Kapitan swojego życia nigdy nie stwierdzi: „nie stać mnie na to”, a zapyta: „w jaki sposób mogę to zdobyć?” Wiele innych faktów podobnych do tego możemy zauważyć w książce Josepha Murphy lub Anthony Robbins, czy Louise Hay. Stwierdzeniem: „nie stać mnie na to”, zamykamy drogę do osiągnięcia upragnionej rzeczy. Pytaniem: „jak mogę to zdobyć?” zaprzęgamy do pracy nasz umysł.

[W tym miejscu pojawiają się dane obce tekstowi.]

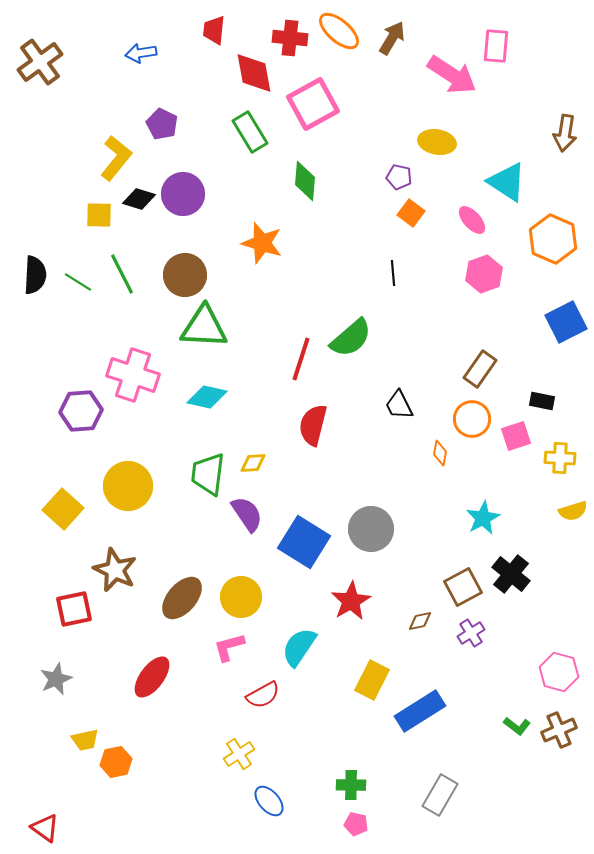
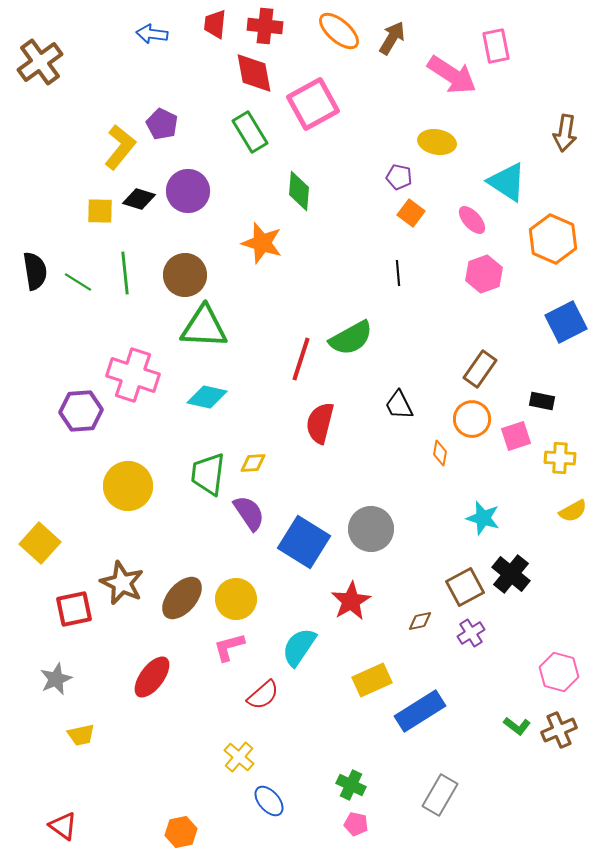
red trapezoid at (214, 30): moved 1 px right, 6 px up
red cross at (290, 38): moved 25 px left, 12 px up
pink rectangle at (496, 46): rotated 16 degrees counterclockwise
blue arrow at (141, 53): moved 11 px right, 19 px up; rotated 16 degrees clockwise
yellow L-shape at (116, 158): moved 4 px right, 11 px up
green diamond at (305, 181): moved 6 px left, 10 px down
purple circle at (183, 194): moved 5 px right, 3 px up
yellow square at (99, 215): moved 1 px right, 4 px up
black line at (393, 273): moved 5 px right
green line at (122, 274): moved 3 px right, 1 px up; rotated 21 degrees clockwise
black semicircle at (35, 275): moved 4 px up; rotated 12 degrees counterclockwise
green semicircle at (351, 338): rotated 12 degrees clockwise
red semicircle at (313, 425): moved 7 px right, 2 px up
yellow square at (63, 509): moved 23 px left, 34 px down
yellow semicircle at (573, 511): rotated 12 degrees counterclockwise
purple semicircle at (247, 514): moved 2 px right, 1 px up
cyan star at (483, 518): rotated 28 degrees counterclockwise
brown star at (115, 570): moved 7 px right, 13 px down
brown square at (463, 587): moved 2 px right
yellow circle at (241, 597): moved 5 px left, 2 px down
yellow rectangle at (372, 680): rotated 39 degrees clockwise
red semicircle at (263, 695): rotated 12 degrees counterclockwise
yellow trapezoid at (85, 740): moved 4 px left, 5 px up
yellow cross at (239, 754): moved 3 px down; rotated 16 degrees counterclockwise
orange hexagon at (116, 762): moved 65 px right, 70 px down
green cross at (351, 785): rotated 24 degrees clockwise
red triangle at (45, 828): moved 18 px right, 2 px up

Karol Olgierd Borchardt mawiał, że przykro jest mu bo odbiera czas czytelnikom swoich książek. Mylił się. Dawał ludziom wspaniałą rozrywkę, a także czytelnicy uczący się na przykładach opisanych w książkach, zyskują czas, bo nie muszą sami na sobie wszystkiego doświadczać.

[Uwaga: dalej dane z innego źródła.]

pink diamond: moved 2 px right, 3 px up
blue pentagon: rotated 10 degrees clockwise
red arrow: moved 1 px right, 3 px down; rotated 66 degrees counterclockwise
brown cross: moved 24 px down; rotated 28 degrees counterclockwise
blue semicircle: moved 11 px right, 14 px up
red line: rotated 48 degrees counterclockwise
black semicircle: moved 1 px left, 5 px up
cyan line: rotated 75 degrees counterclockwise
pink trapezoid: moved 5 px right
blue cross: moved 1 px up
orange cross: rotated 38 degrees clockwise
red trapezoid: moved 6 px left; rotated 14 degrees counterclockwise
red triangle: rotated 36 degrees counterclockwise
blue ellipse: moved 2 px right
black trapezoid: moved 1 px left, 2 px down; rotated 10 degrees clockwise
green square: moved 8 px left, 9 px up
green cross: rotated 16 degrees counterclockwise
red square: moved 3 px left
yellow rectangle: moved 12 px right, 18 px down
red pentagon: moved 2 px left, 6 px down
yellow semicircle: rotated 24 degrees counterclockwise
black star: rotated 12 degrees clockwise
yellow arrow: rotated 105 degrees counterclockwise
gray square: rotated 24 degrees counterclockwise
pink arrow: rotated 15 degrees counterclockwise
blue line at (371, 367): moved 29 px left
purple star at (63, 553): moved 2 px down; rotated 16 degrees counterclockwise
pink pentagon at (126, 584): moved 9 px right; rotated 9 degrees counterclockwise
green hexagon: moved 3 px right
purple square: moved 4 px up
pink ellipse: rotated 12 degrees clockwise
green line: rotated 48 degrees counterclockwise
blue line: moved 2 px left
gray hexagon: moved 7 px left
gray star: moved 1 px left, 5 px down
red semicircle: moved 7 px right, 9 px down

Ważne jest także, aby swoim zachowaniem również nie otwierać komuś drogi do zemsty. Stosując w życiu wybaczanie i życzenie wszystkiego co najlepsze wokół, automatycznie uczymy się żyć na poziomie jakim zawsze pragnęliśmy. Nie wiemy kiedy ta chwila nadejdzie, ale też nie wiemy, kiedy ludzie, który niegdyś życzyli nam źle, zaczynają nam zazdrościć i nas podziwiać. Niektórzy do tego celu potrzebowali przeżyć wiele lat w samotności, na odludziu. Inni poświęcali się medytacji — a medytujemy przez cały czas, nawet nie będąc tego świadomym. Jednak przesadą jest szukanie płatnej pomocy, u ludzi, którzy nie mają pojęcia o tym co robią, a jedynie pragną nas naciągać.